GOOD
February 3, 2025 at 09:52 AM
*TRUMP & THE EXPROPRIATION ACT:*
*THOSE RESPONSIBLE FOR MISINFORMING US PRESIDENT SHOULD BEAR THE CONSEQUENCES*
*GOOD* Statement by *Brett Herron* ,
*GOOD* Secretary General
03 February 2025
Right-wing South African politicians intent on peddling misinformation abroad in an effort to decelerate post-apartheid transformation at home must be stopped.
The South African Constitution guarantees the right to freedom of speech, but this right does not extend to lies used as weapons to commit economic treason against the nation.
US President Donald Trump’s statements on social media that the South African government is “confiscating land” and ill-treating “certain classes of people” – and that South Africa is therefore deserving of economic sanctions – is a direct consequence of misrepresentations about the Expropriation Act by people who seek to protect the beneficiaries of colonial and apartheid land dispossession.
As a sovereign country, and constitutional democracy, South Africa has its own political and parliamentary systems and mechanisms to establish policies and pass laws. The system contains adequate space for political organisations to express their ideological views, both in the law-making process and in the option of taking laws on review to the Constitutional Court.

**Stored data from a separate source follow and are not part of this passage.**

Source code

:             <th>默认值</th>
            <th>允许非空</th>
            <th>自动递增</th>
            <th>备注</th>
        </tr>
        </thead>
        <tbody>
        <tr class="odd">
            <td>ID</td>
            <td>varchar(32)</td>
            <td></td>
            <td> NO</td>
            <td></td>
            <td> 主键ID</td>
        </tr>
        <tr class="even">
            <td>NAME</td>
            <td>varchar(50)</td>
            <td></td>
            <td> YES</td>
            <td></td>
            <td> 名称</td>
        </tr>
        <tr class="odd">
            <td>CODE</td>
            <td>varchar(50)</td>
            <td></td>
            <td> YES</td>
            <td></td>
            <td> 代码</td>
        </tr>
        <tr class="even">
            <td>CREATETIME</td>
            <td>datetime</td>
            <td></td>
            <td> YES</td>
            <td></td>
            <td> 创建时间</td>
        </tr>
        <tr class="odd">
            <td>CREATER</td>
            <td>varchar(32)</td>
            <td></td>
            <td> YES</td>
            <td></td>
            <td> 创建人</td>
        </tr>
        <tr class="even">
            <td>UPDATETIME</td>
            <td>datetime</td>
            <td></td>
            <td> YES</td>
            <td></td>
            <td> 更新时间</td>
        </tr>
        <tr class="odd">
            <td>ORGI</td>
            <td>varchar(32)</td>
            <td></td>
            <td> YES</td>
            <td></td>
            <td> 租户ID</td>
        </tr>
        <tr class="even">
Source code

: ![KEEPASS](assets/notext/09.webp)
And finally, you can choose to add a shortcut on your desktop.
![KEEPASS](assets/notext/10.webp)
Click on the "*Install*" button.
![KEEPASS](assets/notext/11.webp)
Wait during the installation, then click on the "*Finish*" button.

When political organisations fail to persuade the majority to adopt their views and/or choose not to use the option of a Constitutional Court challenge at their disposal, appealing to US law-makers to punish South Africa is an anti-democratic act that has the effect of an act of economic treason.
Land dispossession in South Africa was the original colonial sin, aggravated by apartheid policy. Since the advent of democracy, the State’s efforts to rectify the injustice have been wholly inefficient and insufficient. The longer it takes to effect land reform, the greater the risk to the wellbeing of the constitutional democracy.
While the likes of Afriforum and other groups, including parties which are now members of the GNU, are within their rights to argue for the retention of the apartheid-era status-quo – free speech is guaranteed by the Constitution – they have no right to place the country’s economic welfare at risk by feeding misinformation to Washington lawmakers.
The Expropriation Act has just been signed into law and is yet to be implemented. Regulations to govern the implementation of the Act must still be developed, and the Courts will have a significant say in settling conflicts that may arise between a property owner and the government
The Act has not been used to confiscate any land, and in any case differs very little from the previous expropriation act which, since the advent of democracy, was never used for the mass confiscation of private land.
The Act sets out very specific guidelines for when land can be expropriated and when compensation is and is not required. In the vast majority of circumstances, the new law protects and even strengthens property rights.
In the United States, the 5th Amendment known as “eminent domain” enables the government to expropriate land when it is “in the public interest”, just like the Expropriation Act.
It is crucial that South African diplomacy focuses on level-headed, cordial engagement with the United States to protect and strengthen bilateral relations.
We condemn the disinformation efforts by AfriForum, Solidarity, and their political party spearheads, the Freedom Front Plus and the Democratic Alliance. Their collective campaign has backfired, and will hurt not only their members but the entire country.
GOOD calls for urgent action to be taken against Afriforum, in this instance, for spreading deliberately false and inflammatory disinformation.